Também é importante garantir que as frações axonais sejam puras. Só extraímos axônios da câmara inferior após remover cuidadosamente qualquer material somático remanescente da superfície superior. A validação do primer mostra forte enriquecimento de marcadores axonais e nenhum ou desprezível marcador somático. A confirmação molecular reforça essa distinção: frações axonais são enriquecidas com mRNAs axonais reconhecidos, como Gap43, e menor expressão de Actγ42. Isso mostra que o sistema de inserção produz amostras axonais com conteúdo insignificante de soma, que são boas para exames adicionais.
Após isolar frações axonais enriquecidas, o próximo obstáculo é medir mRNAs que existem em números de cópias extremamente baixos. O pouco material inicial proveniente das frações axonais e a presença de mRNAs de baixo número de cópias nos axônios ultrapassam os limites de sensibilidade da PCR quantitativa da transcriptase reversa convencional (RT-qPCR), que utiliza curvas padrão para quantificação. Além disso, a RT-qPCR também não fornece os números absolutos de cópias de um histórico escolar específico. Já o RTddPCR separa amostras de cDNA em milhares de gotículas, o que ajuda a obter uma contagem exata de transcritos usando estatísticas de Poisson. Isso torna possível encontrar transcritos de forma confiável, mesmo que apenas algumas cópias deles possam estar presentes em um único nanograma do RNAtotal 5,6,7,43.

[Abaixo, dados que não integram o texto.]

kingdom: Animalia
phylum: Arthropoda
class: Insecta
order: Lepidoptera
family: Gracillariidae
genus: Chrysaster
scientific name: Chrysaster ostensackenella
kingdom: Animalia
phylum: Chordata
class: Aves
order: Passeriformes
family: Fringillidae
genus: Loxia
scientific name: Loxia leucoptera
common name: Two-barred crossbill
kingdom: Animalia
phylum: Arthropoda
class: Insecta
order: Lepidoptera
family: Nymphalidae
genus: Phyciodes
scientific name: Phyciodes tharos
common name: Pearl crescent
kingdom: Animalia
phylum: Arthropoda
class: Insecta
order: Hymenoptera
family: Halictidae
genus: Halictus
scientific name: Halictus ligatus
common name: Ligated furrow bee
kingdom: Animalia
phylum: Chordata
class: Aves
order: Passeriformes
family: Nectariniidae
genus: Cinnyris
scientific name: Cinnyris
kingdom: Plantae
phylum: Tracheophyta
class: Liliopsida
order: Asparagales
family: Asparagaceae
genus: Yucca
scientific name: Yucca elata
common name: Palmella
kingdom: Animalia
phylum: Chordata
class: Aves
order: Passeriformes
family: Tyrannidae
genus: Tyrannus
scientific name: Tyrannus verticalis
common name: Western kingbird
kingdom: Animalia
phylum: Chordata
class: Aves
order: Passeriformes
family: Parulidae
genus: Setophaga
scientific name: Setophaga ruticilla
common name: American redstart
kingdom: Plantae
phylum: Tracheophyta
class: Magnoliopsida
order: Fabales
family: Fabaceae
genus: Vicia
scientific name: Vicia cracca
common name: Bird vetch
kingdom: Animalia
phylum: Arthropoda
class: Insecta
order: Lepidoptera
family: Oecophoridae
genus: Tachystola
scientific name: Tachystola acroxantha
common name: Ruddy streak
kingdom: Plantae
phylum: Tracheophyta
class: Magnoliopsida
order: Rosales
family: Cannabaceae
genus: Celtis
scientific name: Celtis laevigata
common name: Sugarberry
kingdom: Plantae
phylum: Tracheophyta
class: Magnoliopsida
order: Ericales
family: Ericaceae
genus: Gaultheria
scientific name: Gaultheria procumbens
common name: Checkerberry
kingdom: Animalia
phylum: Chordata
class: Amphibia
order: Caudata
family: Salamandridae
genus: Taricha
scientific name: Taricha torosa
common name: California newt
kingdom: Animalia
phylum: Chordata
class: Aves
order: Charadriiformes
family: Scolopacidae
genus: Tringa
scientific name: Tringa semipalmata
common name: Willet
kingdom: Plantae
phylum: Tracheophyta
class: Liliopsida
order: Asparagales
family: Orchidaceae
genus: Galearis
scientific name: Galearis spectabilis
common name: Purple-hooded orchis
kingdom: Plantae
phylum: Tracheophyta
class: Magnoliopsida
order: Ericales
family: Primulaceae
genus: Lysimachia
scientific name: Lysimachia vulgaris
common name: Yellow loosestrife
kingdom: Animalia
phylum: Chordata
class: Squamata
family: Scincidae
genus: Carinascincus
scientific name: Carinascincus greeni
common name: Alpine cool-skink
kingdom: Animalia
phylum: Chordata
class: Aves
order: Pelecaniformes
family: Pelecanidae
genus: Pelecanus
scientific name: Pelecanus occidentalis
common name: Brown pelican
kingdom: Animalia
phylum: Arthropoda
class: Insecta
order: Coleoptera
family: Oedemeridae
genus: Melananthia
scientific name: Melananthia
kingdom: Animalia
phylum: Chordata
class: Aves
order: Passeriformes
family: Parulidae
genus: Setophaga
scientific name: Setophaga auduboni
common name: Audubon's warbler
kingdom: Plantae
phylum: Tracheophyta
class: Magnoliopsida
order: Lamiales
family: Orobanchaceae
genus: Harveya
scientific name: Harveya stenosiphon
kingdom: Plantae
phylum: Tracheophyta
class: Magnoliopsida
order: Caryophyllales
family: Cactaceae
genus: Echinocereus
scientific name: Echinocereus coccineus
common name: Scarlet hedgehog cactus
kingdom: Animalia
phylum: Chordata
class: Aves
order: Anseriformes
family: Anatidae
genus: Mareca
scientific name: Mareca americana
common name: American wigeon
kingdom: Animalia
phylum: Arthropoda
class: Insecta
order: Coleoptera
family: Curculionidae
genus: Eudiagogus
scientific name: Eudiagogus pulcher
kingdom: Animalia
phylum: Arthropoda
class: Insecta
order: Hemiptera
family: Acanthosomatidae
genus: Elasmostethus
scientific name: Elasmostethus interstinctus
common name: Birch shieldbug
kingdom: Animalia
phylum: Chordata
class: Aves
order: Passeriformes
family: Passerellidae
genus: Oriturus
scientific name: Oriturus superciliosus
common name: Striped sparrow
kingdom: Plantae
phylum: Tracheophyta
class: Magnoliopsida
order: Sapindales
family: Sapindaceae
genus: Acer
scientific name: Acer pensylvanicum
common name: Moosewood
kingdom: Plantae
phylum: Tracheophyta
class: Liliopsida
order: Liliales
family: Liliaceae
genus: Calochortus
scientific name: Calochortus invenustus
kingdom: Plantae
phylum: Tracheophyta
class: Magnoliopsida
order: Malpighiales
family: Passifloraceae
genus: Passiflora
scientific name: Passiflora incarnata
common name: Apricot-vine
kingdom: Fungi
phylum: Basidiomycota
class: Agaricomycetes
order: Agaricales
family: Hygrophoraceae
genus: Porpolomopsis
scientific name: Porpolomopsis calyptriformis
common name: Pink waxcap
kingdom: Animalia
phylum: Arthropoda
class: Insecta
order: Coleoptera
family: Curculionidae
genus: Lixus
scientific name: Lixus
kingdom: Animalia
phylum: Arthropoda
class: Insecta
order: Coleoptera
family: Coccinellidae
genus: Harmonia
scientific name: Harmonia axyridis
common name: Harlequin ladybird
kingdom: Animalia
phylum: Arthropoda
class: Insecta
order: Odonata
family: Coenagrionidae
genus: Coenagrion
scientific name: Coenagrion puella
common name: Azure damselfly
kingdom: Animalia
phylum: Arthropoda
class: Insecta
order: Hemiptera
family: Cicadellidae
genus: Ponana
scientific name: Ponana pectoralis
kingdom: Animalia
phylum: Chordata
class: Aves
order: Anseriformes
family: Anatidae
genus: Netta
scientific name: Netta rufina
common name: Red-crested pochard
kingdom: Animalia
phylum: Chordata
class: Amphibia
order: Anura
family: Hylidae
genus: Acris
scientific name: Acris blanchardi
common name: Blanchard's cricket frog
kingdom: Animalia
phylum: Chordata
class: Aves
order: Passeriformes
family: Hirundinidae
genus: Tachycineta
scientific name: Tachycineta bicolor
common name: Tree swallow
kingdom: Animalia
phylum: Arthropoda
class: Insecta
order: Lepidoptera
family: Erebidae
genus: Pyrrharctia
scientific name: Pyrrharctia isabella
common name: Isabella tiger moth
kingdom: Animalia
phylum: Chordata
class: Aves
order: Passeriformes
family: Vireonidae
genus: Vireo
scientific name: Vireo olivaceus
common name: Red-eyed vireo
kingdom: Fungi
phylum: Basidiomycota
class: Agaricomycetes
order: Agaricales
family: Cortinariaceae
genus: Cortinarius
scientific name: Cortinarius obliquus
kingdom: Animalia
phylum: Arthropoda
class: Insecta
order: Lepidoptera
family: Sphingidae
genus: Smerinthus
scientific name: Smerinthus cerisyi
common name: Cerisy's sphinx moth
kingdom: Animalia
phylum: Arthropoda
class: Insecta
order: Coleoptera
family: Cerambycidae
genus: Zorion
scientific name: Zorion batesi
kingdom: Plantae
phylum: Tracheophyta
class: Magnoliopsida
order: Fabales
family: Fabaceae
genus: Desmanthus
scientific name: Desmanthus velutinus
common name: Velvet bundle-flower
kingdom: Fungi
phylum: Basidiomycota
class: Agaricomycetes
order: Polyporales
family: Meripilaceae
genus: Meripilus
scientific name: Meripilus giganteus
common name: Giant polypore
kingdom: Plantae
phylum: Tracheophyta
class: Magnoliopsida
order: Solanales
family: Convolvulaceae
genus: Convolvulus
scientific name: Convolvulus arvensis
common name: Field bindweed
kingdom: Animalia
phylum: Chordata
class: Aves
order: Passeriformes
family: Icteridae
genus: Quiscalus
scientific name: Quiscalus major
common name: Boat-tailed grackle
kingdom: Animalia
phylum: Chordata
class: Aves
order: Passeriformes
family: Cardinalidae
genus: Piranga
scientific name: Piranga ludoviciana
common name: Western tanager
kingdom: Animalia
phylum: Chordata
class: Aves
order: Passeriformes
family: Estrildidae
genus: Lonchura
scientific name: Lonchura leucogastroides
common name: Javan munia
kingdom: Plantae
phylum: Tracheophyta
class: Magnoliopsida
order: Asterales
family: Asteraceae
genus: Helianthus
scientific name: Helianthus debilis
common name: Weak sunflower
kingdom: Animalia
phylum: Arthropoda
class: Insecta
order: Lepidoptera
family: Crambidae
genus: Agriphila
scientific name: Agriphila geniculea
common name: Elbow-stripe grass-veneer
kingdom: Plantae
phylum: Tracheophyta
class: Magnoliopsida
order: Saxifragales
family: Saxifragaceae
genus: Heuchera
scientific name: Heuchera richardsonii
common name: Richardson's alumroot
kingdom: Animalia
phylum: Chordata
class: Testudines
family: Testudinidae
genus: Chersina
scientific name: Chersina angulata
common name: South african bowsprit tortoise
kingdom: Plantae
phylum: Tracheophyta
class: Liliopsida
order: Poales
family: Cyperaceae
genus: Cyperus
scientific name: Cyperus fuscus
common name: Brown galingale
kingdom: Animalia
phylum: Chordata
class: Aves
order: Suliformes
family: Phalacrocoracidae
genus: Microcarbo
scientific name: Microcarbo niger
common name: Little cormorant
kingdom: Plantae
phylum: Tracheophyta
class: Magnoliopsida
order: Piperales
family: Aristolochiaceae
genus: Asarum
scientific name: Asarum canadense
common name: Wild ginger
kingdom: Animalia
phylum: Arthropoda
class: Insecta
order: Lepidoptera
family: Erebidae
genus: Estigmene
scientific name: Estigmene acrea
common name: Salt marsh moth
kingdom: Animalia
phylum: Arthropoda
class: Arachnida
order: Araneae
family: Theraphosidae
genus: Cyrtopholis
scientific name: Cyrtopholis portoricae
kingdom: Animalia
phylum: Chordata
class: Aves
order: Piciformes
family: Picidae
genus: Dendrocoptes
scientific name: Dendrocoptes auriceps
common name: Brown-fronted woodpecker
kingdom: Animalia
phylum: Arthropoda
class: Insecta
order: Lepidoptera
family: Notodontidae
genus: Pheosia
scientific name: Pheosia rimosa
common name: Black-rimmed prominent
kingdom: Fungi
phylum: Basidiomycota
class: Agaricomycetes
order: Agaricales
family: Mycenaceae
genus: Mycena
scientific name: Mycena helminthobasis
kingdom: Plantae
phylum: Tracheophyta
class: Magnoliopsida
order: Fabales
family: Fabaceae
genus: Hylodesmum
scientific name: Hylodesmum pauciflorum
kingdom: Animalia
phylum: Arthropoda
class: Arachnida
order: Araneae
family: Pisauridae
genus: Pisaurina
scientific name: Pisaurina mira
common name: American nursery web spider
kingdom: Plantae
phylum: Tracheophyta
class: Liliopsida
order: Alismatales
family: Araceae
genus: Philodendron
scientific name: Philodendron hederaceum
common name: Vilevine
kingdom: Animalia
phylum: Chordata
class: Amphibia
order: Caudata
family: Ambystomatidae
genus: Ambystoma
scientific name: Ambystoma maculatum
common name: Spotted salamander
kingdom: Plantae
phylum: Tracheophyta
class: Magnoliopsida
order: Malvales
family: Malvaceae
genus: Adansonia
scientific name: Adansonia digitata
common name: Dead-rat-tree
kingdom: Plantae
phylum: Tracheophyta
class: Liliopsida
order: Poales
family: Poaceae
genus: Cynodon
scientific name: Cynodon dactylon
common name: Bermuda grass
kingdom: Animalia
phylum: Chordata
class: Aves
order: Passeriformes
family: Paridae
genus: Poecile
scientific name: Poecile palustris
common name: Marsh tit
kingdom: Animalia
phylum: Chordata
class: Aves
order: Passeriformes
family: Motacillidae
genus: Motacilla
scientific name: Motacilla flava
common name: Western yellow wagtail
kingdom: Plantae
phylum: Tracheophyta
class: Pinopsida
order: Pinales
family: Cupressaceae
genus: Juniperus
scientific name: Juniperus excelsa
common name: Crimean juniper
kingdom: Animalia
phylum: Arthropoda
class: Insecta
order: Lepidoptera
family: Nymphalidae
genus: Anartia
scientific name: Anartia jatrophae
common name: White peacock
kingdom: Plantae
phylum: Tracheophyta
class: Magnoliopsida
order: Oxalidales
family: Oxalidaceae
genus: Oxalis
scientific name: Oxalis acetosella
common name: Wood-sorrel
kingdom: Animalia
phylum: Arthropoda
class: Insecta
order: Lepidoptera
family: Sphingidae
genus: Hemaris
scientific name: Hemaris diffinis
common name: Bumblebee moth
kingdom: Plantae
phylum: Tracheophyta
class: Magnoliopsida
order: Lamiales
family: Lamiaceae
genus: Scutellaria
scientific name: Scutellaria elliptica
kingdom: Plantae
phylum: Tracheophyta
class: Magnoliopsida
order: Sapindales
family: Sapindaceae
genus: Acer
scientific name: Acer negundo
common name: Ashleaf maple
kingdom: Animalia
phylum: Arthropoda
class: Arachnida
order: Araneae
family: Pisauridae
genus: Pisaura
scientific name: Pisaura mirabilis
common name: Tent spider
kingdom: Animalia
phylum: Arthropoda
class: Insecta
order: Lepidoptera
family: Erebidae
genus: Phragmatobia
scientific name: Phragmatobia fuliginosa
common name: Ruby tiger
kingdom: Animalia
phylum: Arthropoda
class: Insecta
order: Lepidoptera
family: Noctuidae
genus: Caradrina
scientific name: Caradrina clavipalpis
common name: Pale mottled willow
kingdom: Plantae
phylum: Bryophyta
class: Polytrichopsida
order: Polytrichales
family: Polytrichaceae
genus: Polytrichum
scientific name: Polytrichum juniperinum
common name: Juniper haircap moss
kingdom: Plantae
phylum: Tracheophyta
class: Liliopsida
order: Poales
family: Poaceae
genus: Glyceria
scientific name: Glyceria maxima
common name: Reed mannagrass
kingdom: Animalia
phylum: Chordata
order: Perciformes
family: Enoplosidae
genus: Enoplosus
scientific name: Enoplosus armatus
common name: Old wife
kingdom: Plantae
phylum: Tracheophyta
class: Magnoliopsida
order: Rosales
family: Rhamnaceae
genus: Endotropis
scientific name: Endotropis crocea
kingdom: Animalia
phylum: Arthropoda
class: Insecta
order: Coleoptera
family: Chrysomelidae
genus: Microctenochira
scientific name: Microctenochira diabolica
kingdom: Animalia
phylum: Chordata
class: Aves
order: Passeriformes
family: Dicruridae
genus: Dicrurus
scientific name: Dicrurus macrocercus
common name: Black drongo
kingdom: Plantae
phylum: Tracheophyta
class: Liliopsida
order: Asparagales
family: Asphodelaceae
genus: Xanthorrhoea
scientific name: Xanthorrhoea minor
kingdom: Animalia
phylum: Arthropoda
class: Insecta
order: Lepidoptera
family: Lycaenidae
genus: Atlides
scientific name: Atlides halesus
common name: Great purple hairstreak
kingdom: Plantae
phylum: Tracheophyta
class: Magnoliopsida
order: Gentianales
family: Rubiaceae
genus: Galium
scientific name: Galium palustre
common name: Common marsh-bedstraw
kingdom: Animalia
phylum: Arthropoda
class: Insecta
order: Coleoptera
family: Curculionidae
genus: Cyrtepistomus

Neste manuscrito, apresentamos uma abordagem simplificada, que inclui métodos para cultivar diferentes neurônios adultos ou embrionários de roedores em insertos, isolamento de RNA de compartimentos inteiros e enriquecidos com neurônios em comparação com ônicos, verificação da pureza axonal e quantificação absoluta baseada em RTddPCR de cópias de mRNA. Esses métodos podem ser utilizados para determinar os níveis de mRNAs específicos, que se localizam nos axônios sob condições basais, e como eles mudam durante a axotomia ou em resposta à estimulação do fator de crescimento ou sinais neurotóxicos. Ao combinar esse método com co-imunoprecipitações proteicas, também é possível avaliar a dinâmica dos complexos ribonucleares de proteínas (RNP) nos axônios. Por exemplo, usamos extensivamente esse método para estudar os mRNAs, que estão presentes nos grânulos axonais da proteína ativadora da GTPase Ras (G3BP1). G3BP1 é um componente central dos grânulosde estresse 44, e nossos estudos anteriores mostraram que ele inibe a síntese de proteínas axonais e, por sua vez, bloqueia tanto a regeneração dos axônios do SNP quantoda SNC 5. Além disso, esse método pode ser utilizado para investigar o papel da desregulação da translação axonal em várias condições fisiopatológicas, incluindo ELA, AMS e DA.
O objetivo deste estudo é criar e testar um método sensível, reproduzível e escalável para medir mRNAs axonais. Ao combinar culturas compartimentadas baseadas em inserção com quantificação baseada em RTddPCR, fornecemos ao campo uma solução para os problemas duradouros da transcriptômica axonal. Essa metodologia não só permitirá descobertas essenciais sobre a tradução local, mas também estabelecerá uma base para investigações translacionalistas focadas em intervenções terapêuticas em reparação neural e neurodegeneração.